PROVIDED ENTRIES>
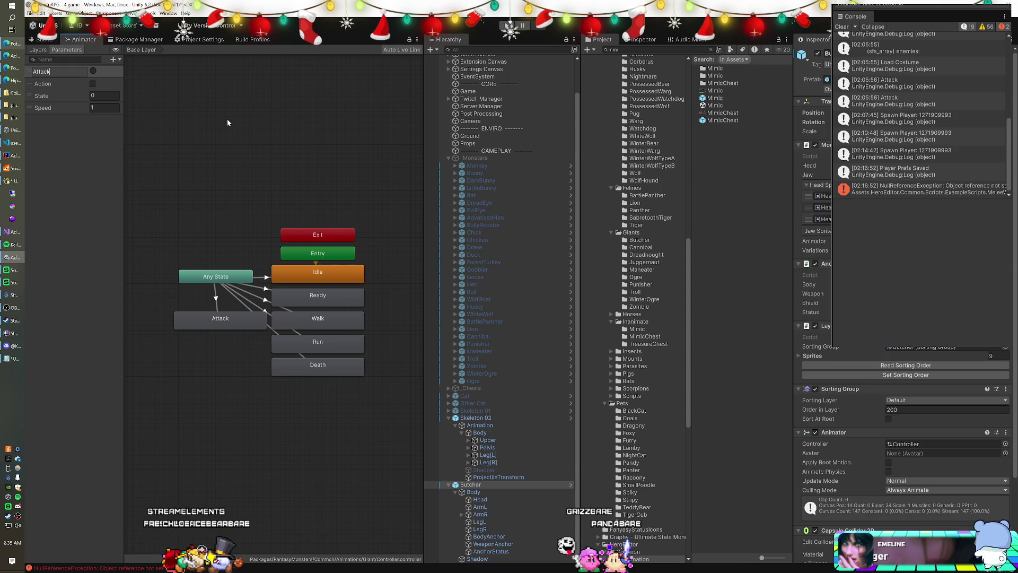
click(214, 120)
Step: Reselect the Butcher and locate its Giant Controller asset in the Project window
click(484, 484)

--

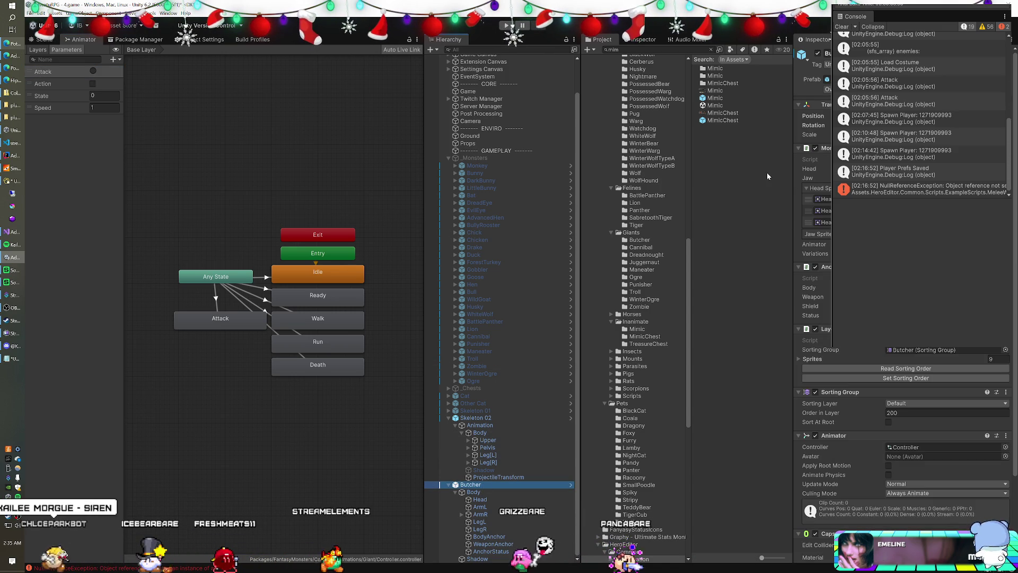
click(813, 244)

WHAT TO WORK ON> Go through the entries above and count the lines holding the word "click"; write nothing but the number.

SOLUTION> 3